La performance du Président chinois s’inscrit dans un contexte de profonde mutation des forces qui ont conduit à la globalisation. Le premier paradigme dont nous avons été les témoins (désindustrialisations, délocalisation…) depuis la fin de la guerre froide et l’effondrement de l’URSS est en train de disparaître au profit d’un accroissement des échanges dans le domaine des données numérisées. Le flot de ces données a été multiplié par 20 entre 2008 et 2016. La plupart de nos échanges se feront désormais par le truchement des nouvelles technologies. Elles permettront de transmettre instantanément, d’un point à l’autre du globe, une masse de données toujours plus lourde que l’on sera en mesure de reproduire par des impressions 3D et ce, sur une vaste échelle. En d’autres mots, le temps et l’usage de porte-conteneurs pour des biens fabriqués dans des pays émergents est d’ores et déjà révolu. Si Xi Jinping est en faveur d’une ouverture des frontières, il n’est pas pour autant le libéral que l’on croit. Les débouchés qu’offrent encore les pays émergents, en termes d’infrastructures mais aussi l’achat des très hautes technologies digitales auprès de l’Occident sont des priorités vitales pour une économie chinoise en pleine restructuration. Socialement, les conséquences de ces transformations donnent lieu non pas au renforcement du clivage - né de la première révolution industrielle - entre patronat et prolétariat mais bien à l’émergence d’un « précariat » universel dont l’« ubérisation » est l’une des expressions les plus visibles.

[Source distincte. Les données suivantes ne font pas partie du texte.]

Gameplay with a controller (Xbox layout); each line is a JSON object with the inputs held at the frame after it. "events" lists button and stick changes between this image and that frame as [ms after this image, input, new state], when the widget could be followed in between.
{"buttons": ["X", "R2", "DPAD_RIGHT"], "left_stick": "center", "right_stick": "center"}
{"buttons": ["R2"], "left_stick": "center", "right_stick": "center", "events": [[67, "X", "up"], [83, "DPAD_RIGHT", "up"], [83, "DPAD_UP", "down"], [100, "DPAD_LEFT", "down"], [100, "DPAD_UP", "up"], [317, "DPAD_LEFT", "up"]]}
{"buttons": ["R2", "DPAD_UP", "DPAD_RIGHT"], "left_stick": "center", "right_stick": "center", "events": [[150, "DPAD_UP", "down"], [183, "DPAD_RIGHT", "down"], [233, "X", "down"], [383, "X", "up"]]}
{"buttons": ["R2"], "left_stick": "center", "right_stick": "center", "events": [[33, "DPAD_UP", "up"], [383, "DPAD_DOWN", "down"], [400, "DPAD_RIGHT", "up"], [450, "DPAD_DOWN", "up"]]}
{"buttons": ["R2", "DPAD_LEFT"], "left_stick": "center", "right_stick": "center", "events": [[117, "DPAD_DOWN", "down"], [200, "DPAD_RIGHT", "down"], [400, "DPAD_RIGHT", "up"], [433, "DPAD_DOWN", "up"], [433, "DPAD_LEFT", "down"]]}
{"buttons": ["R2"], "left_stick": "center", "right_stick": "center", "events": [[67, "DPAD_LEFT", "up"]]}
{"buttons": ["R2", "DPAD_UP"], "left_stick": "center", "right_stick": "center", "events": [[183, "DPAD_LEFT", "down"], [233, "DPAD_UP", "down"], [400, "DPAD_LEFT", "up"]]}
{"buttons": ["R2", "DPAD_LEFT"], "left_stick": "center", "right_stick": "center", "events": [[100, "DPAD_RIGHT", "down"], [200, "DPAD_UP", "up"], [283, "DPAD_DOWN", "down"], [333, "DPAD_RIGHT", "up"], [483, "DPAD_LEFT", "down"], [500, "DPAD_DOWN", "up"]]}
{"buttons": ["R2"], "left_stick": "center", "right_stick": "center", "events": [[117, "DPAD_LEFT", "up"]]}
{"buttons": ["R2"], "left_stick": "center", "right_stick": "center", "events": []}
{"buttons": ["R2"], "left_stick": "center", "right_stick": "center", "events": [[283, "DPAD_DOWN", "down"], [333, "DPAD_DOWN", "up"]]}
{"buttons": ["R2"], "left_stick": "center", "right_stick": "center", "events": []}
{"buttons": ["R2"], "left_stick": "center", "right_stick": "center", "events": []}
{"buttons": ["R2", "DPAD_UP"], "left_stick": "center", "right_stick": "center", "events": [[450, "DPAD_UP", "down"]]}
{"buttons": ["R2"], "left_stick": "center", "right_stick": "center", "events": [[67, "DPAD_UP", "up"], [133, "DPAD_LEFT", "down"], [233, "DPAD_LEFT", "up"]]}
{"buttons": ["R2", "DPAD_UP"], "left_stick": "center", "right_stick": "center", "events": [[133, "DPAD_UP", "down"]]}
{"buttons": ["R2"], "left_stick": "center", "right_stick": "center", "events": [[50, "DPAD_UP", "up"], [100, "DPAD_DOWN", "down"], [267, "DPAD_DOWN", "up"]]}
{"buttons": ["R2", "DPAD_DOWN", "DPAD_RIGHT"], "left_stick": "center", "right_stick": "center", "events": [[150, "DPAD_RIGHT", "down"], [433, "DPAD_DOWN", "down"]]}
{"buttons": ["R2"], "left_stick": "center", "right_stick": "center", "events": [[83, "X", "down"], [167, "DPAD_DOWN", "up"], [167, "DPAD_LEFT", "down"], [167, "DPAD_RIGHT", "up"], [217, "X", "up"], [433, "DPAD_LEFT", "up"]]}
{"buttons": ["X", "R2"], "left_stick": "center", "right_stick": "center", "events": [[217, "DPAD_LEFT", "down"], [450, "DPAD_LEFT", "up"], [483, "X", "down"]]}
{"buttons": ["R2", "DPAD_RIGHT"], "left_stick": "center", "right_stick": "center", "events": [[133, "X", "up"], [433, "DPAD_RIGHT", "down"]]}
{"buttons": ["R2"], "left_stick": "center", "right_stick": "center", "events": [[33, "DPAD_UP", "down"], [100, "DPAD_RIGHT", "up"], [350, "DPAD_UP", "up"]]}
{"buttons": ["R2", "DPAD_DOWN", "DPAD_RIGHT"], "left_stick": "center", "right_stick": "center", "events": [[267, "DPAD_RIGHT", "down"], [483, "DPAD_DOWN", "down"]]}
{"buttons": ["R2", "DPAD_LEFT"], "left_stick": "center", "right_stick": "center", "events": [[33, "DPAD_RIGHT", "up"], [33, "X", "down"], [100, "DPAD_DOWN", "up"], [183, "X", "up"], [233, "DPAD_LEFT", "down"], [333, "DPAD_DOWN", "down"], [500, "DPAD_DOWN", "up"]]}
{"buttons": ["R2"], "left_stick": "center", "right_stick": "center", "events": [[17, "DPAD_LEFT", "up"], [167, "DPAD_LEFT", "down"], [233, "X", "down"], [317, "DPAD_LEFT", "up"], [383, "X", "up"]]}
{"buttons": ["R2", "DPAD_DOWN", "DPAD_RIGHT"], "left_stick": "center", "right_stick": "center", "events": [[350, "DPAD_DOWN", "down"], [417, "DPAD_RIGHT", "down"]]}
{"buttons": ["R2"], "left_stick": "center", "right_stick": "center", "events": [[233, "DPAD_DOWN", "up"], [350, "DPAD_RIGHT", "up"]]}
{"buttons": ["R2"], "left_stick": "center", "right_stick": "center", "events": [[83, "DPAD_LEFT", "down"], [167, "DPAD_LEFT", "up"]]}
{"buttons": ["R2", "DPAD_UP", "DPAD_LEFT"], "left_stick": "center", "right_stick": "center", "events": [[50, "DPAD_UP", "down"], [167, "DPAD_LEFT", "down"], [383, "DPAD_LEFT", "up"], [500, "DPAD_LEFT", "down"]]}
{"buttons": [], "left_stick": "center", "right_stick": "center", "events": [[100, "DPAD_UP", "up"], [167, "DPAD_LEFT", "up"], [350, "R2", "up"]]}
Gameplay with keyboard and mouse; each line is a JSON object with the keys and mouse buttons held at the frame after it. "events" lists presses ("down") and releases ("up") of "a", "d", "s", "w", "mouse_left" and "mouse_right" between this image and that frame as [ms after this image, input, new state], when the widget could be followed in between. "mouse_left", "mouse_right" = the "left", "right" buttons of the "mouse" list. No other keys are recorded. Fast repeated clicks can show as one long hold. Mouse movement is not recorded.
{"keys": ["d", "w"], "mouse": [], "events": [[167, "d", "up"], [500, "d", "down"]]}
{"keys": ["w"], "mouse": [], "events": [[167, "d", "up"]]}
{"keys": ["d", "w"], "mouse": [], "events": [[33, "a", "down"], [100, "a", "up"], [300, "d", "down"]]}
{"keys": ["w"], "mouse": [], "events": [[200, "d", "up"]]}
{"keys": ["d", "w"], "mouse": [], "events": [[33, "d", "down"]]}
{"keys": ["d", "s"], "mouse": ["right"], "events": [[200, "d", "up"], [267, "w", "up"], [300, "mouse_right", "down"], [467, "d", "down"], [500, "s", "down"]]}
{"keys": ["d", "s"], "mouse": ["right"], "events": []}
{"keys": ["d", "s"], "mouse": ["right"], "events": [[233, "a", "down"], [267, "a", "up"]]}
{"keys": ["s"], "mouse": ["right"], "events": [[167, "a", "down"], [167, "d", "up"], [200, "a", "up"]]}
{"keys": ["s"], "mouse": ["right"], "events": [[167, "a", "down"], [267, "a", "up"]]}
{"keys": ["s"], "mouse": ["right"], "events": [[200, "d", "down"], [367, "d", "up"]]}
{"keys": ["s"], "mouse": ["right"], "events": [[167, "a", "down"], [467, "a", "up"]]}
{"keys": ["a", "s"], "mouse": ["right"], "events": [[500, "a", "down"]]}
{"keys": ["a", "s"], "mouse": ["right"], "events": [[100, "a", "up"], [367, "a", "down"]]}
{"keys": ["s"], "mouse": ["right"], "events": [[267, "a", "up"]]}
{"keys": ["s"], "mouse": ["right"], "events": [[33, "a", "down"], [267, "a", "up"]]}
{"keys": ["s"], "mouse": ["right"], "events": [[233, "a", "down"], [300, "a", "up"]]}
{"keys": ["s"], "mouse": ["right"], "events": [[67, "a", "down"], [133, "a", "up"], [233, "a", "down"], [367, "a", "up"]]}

« Les techniques mobiles rendent les gens de plus en plus puissants, leur accès à l’information est illimité, ils peuvent critiquer et diffuser leurs récriminations bien plus vite que les gouvernements ne peuvent y répondre » constate l’agence de marketing et de communication WWP dans une étude présentée à Davos même. Xi Jinping est conscient que la révolution numérique peut aussi faire le lit du populisme et de la colère populaire. Le Brexit en est une illustration. L’élection de Donald Trump en est la confirmation. « La démocratie, sans le savoir, travaille contre elle-même »… Prononçant son discours, Xi Jinping avait-il en tête cette assertion fameuse d’Alexis de Tocqueville ? Nul ne saurait le dire. Toutefois, il semble évident que le Président chinois s’est dit prêt, pour qui voulait bien l’entendre, à croiser le fer avec les Américains, et à dénoncer un modèle de gouvernance qui non seulement lui paraît obsolète mais est devenu profondément dangereux. Assumer une telle posture en Europe même a également valeur de symbole. La dégradation des relations entre Washington et Pékin pourrait favoriser les intérêts européens si Bruxelles saisit à temps les opportunités que lui ouvriront les nouveaux marchés chinois créés par l’économie digitale.

A Davos, Xi Jinping donnait aussi le ton en vue de préparer une échéance d’une très grande importance pour la Chine, dans ses choix de politique économique notamment. Il s’agit du XIXème Congrès du Parti communiste. Il se réunira à l’automne de cette année à Pékin et se donnera pour mission d’établir les orientations principales du pays dans le contexte d’une économie globale à laquelle, comme le rappelait le Président chinois en guise d’avertissement, « qu’on l’aime ou non, celle-ci est devenue un vaste océan auquel aucun pays ne peut se soustraire ».